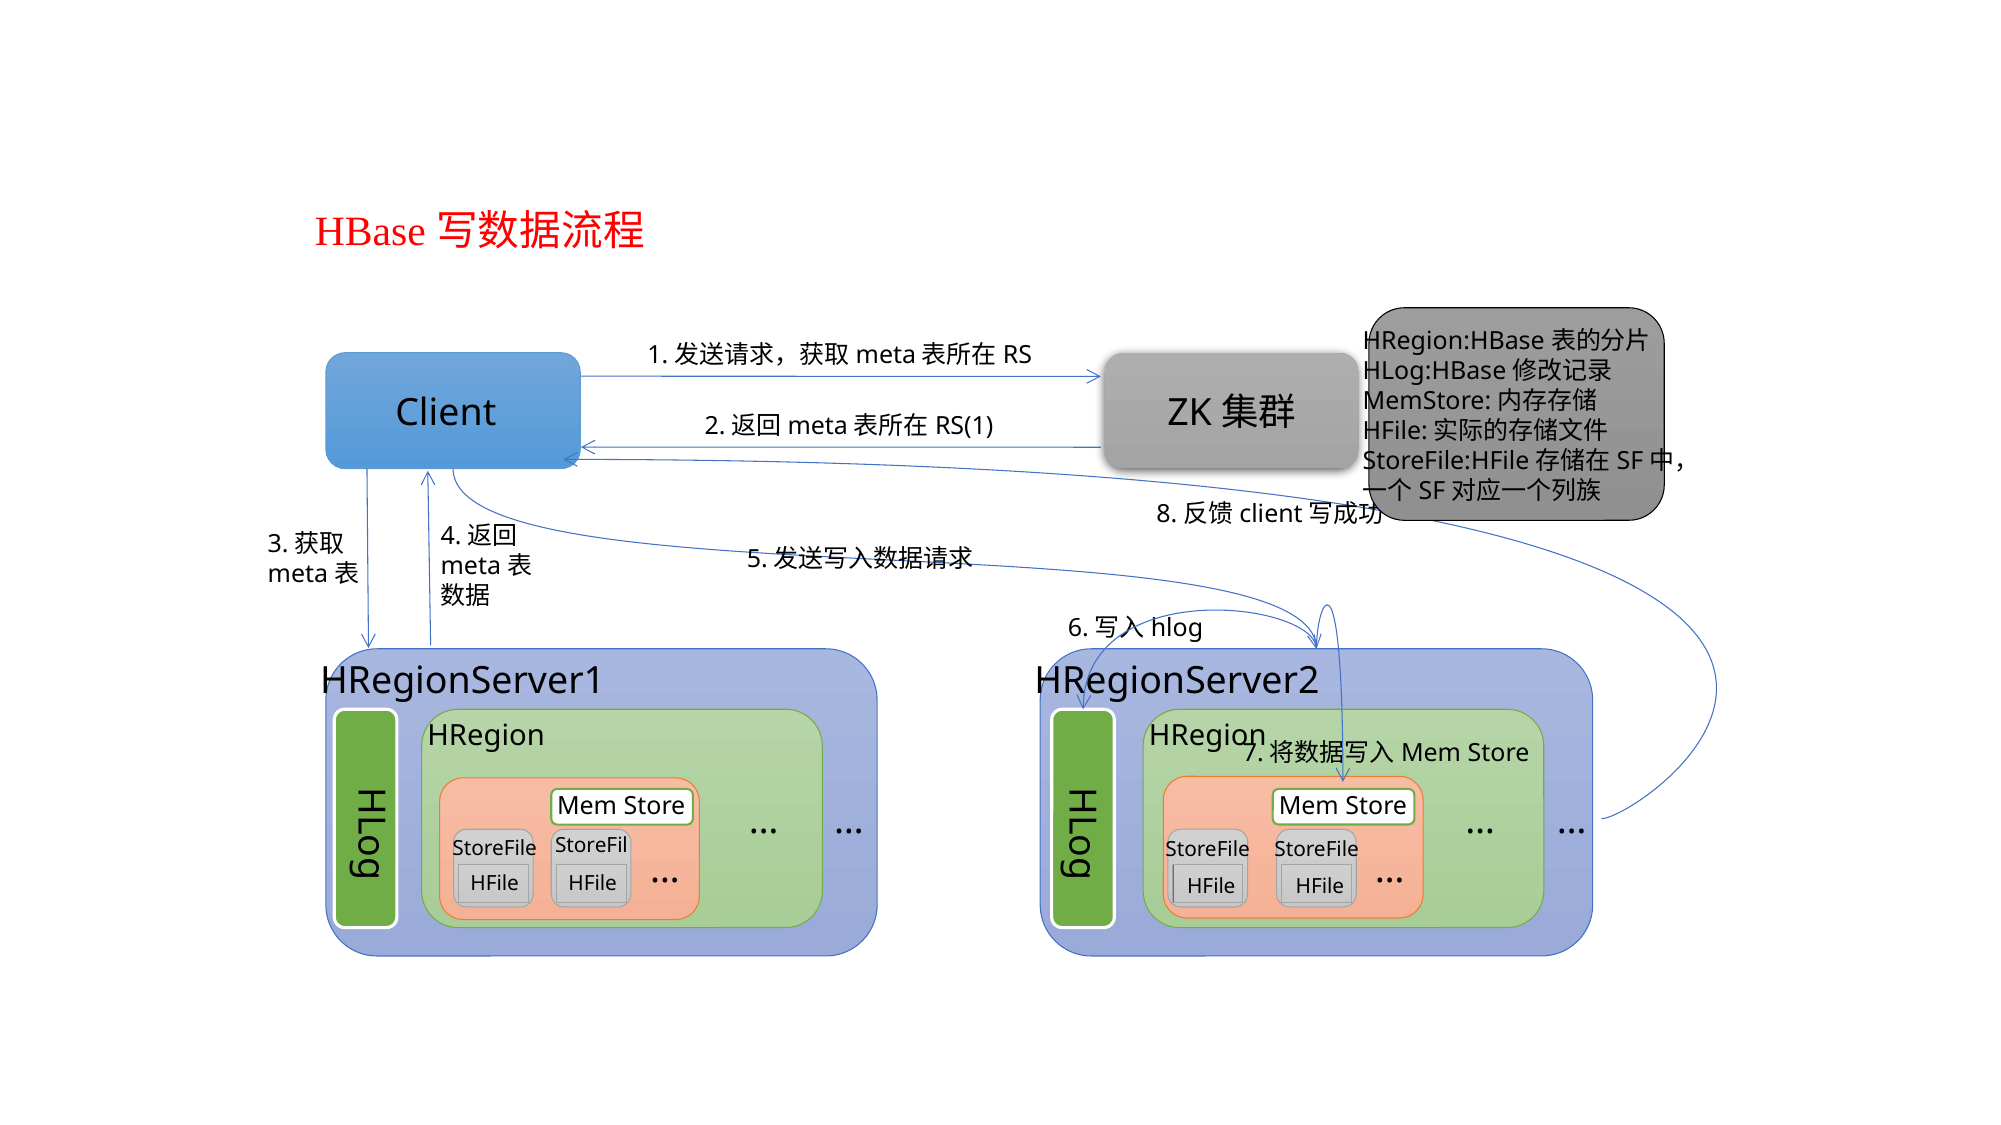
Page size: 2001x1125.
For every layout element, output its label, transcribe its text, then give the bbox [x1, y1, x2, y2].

text_box [332, 865, 399, 930]
text_box 4.返回 meta表 数据 [431, 512, 547, 618]
text_box Mem Store [542, 781, 701, 827]
text_box … [1360, 837, 1420, 898]
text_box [794, 126, 975, 459]
text_box … [1542, 788, 1602, 849]
text_box [1276, 869, 1280, 904]
text_box [332, 707, 399, 772]
text_box Client [380, 380, 512, 441]
text_box StoreFile [540, 824, 645, 890]
text_box HRegionServer1 [305, 648, 563, 709]
text_box … [734, 820, 794, 849]
text_box 3.获取 meta表 [369, 520, 374, 595]
text_box [1039, 820, 1594, 957]
text_box [1050, 820, 1116, 930]
text_box StoreFile [437, 827, 540, 867]
text_box HLog [1038, 820, 1115, 865]
text_box … [1450, 820, 1510, 849]
text_box [1104, 352, 1347, 459]
text_box [325, 352, 581, 470]
text_box [439, 827, 700, 921]
text_box 1.发送请求，获取meta表所在RS [975, 331, 1047, 376]
text_box [325, 709, 794, 957]
text_box HFile [553, 862, 632, 902]
text_box [1379, 307, 1654, 317]
text_box 1.发送请求，获取meta表所在RS [632, 331, 794, 376]
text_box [1263, 701, 1397, 729]
text_box HRegion:HBase表的分片 HLog:HBase修改记录 MemStore:内存存储 HFile:实际的存储文件 StoreFile:HFile存储在SF中， 一个SF对应一个列族 [1347, 317, 1715, 542]
text_box HLog [328, 772, 404, 865]
text_box [1162, 820, 1424, 919]
text_box 2.返回meta表所在RS(1) [975, 401, 1009, 447]
text_box Mem Store [1263, 820, 1422, 827]
text_box [421, 708, 794, 929]
text_box 2.返回meta表所在RS(1) [689, 401, 794, 447]
text_box [439, 777, 563, 827]
text_box HBase写数据流程 [299, 195, 660, 261]
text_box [794, 820, 975, 991]
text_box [1169, 562, 1230, 796]
text_box HFile [455, 862, 534, 902]
text_box HFile [1280, 864, 1359, 905]
text_box [1142, 820, 1545, 929]
text_box [550, 890, 629, 908]
text_box … [635, 837, 695, 898]
text_box ZK集群 [1152, 380, 1311, 441]
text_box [427, 470, 431, 646]
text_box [563, 459, 1600, 820]
text_box [1167, 869, 1172, 905]
text_box HRegion [412, 709, 560, 759]
text_box HFile [1172, 864, 1251, 905]
text_box [453, 867, 531, 908]
text_box StoreFile [1259, 828, 1374, 869]
text_box StoreFile [1150, 828, 1259, 869]
text_box 3.获取 meta表 [252, 520, 366, 595]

* [Exercise]:
From the line containing "text_box [563, 459, 1600, 820]" down to the last line of the data, transcribe every line exactly; nothing else should appear.

* [Response to the exercise]:
text_box [563, 459, 1600, 820]
text_box [1167, 869, 1172, 905]
text_box HRegion [412, 709, 560, 759]
text_box HFile [1172, 864, 1251, 905]
text_box [453, 867, 531, 908]
text_box StoreFile [1259, 828, 1374, 869]
text_box StoreFile [1150, 828, 1259, 869]
text_box 3.获取 meta表 [252, 520, 366, 595]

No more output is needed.